Le chiffre est alarmant : au moins 9,3 millions de personnes en Amérique latine et aux Caraïbes sont en proie à l'insécurité alimentaire. Et il pourrait même passer à 13,3 millions « dans le pire des cas » a fait savoir dans un communiqué Lola Castro, directrice du bureau du Programme alimentaire mondial (PAM) pour cette région du monde. « Des millions de personnes pourraient basculer dans la pauvreté et l'insécurité alimentaire si le conflit en Ukraine se poursuit », s'alarme-t-elle.
Les raisons sont claires : l'augmentation des prix des matières premières et de l'énergie. « La hausse de l'inflation des produits alimentaires menace la région, où plusieurs pays sont très dépendants des importations de céréales », notamment dans les îles des Caraïbes, explique l'agence onusienne. Pour rappel, avant le conflit, la Russie était le premier exportateur mondial de blé, tandis que l'Ukraine se plaçait au 4e rang et était en passe de prendre la 3e place.

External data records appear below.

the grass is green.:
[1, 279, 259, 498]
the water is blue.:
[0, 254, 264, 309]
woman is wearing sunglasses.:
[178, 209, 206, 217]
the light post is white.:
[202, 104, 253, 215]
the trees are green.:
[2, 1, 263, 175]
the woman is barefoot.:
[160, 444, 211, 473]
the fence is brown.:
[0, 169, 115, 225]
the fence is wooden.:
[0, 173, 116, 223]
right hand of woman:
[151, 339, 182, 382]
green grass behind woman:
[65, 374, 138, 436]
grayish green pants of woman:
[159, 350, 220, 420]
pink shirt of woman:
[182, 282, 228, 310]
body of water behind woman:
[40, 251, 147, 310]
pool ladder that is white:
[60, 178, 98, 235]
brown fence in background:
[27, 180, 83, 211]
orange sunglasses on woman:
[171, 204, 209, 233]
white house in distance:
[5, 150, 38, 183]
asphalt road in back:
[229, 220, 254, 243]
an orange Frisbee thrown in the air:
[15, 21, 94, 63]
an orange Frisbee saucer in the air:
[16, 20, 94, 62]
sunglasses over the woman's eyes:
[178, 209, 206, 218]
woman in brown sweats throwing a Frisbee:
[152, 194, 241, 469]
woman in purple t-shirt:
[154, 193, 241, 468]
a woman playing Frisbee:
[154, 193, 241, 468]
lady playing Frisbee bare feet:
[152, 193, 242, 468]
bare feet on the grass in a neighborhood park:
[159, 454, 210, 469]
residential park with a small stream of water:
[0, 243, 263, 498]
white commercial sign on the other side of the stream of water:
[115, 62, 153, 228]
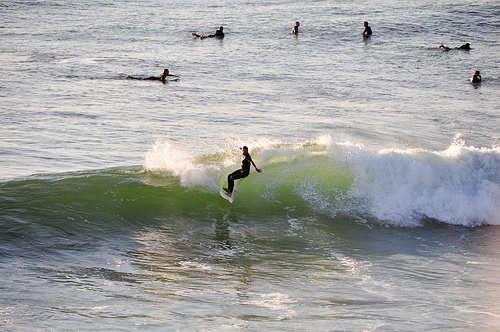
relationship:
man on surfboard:
[224, 145, 263, 195] [219, 179, 234, 208]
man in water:
[224, 145, 263, 195] [0, 0, 499, 330]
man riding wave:
[224, 145, 263, 195] [341, 141, 495, 227]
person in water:
[119, 69, 187, 85] [0, 0, 499, 330]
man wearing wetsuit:
[224, 145, 263, 195] [226, 158, 254, 192]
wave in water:
[341, 141, 495, 227] [0, 0, 499, 330]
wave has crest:
[341, 141, 495, 227] [336, 133, 500, 157]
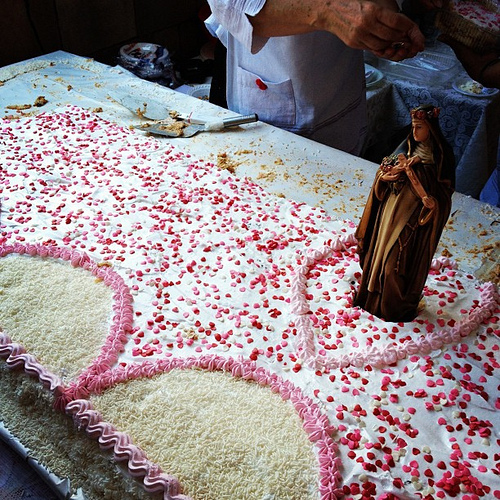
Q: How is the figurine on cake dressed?
A: In long robe.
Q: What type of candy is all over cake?
A: Sprinkles.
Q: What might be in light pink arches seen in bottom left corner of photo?
A: Coconut.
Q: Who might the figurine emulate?
A: Jesus christ.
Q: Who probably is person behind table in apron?
A: Baker.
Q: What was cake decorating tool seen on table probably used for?
A: Spreading frosting.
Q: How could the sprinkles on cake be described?
A: Red and pink.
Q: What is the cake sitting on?
A: Table.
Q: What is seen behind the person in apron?
A: Small table.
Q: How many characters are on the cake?
A: One.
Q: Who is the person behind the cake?
A: Baker.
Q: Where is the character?
A: On the cake.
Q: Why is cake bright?
A: Light.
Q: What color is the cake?
A: Pink, white, and red.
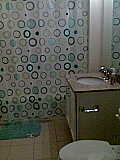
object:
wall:
[8, 3, 66, 89]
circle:
[28, 95, 35, 102]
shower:
[0, 0, 120, 160]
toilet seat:
[58, 139, 120, 159]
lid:
[58, 138, 116, 159]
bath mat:
[0, 119, 41, 139]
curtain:
[0, 0, 90, 120]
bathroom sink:
[78, 75, 103, 86]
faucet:
[98, 66, 108, 80]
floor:
[0, 114, 70, 159]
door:
[68, 86, 76, 141]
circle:
[63, 28, 69, 36]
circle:
[26, 63, 32, 70]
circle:
[23, 29, 30, 37]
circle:
[63, 62, 70, 69]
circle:
[39, 54, 45, 61]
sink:
[77, 75, 105, 84]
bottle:
[110, 67, 117, 86]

Les prix à la tonne de produits de première nécessité comme le riz, les haricots noirs, les lentilles et l'huile ont augmenté de 27% entre janvier et avril, et de 111% entre janvier 2019 et avril 2022, souligne la PAM. Or la région Amérique latine et Caraïbes « est déjà en proie au Covid-19, à la hausse des prix et aux événements climatiques extrêmes », s'inquiète Lola Castro.
Le PAM a lancé un appel international aux dons pour plus de 315 millions de dollars pour couvrir le coût de ses opérations destinées à apporter de l'aide humanitaire dans la région pendant les six prochains mois. « Le nombre de personnes soumises à l'insécurité alimentaire augmente, et le fossé entre nos besoins financiers et les ressources disponibles continue de se creuser », souligne la directrice du PAM pour la région.
La course aux engrais est ouverte
En Amérique latine, en ce début de saison des pluies, qui court jusqu'à novembre, c'est l'heure de préparer les sols pour semer. Problème : c'est la Russie qui est le plus grand exportateur d'engrais au monde. Avec 7,6 milliards de dollars de ventes annuelles en 2020 selon l'Observatoire économique de la compétitivité (OEC), représentant 12% de l'offre mondiale.
Or, ces exportations sont désormais pratiquement paralysées par la guerre et les sanctions internationales liées au conflit. Environ 80% des 180.000 tonnes métriques d'engrais dont a besoin chaque année le Venezuela viennent de Russie, d'Ukraine et du Belarus, selon la fédération des producteurs agricoles (Fedeagro).
« Grâce à Dieu, nous avons réussi à acheter des engrais à la Russie en octobre et novembre, nous avons payé en décembre et ils ont pu arriver en février et mars », indique à l'AFP Celso Fantinel, le président de Fedeagro. Ce dernier alerte, cependant, sur un déficit équivalent à un tiers de la demande. Et il n'y a plus de temps pour compenser car la météo n'attend pas.
Cette pénurie n'est pas une bonne nouvelle pour les agriculteurs vénézuéliens qui sont déjà confrontés au manque de carburant en raison de l'effondrement du secteur pétrolier. Ils espèrent semer cette année 250.000 hectares de maïs, 50.000 de riz, 60.000 de canne à sucre et 70.000 d'autres cultures comme le café et le cacao, selon Fedeagro. Mais le manque d'engrais constitue un obstacle important. Une bonne fertilisation est primordiale : un hectare de maïs peut produire une récolte de 10 tonnes, mais ce chiffre peut chuter à 3 ou 4 tonnes si les conditions ne sont pas réunies.
Et toute l'Amérique latine est confrontée à ce problème. En 2021, le Brésil a importé 80% des 40 millions de tonnes d'engrais qu'il a utilisées, dont 20% provenaient de Russie, selon des chiffres officiels. L'Argentine importe 60% des 6 millions de tonnes qu'elle utilise, dont 15% de Russie. Le Mexique, l'Equateur, la Colombie et le Pérou sont plus ou moins dépendants des engrais russes.
Face à cette situation, les agriculteurs vénézuéliens demandent notamment la réactivation du complexe pétrochimique de Moron (nord). Selon la compagnie publique de pétrole PDVSA, elle a la capacité de produire 150.000 tonnes métriques d'engrais azotés et phosphatés par an. Mais elle est semi-paralysée depuis 2017. « Nous disposons de deux ingrédients fondamentaux : l'urée (azote) et le phosphore et nous n'aurions besoin d'importer que du chlorure de potassium », résume Celso Fantinel.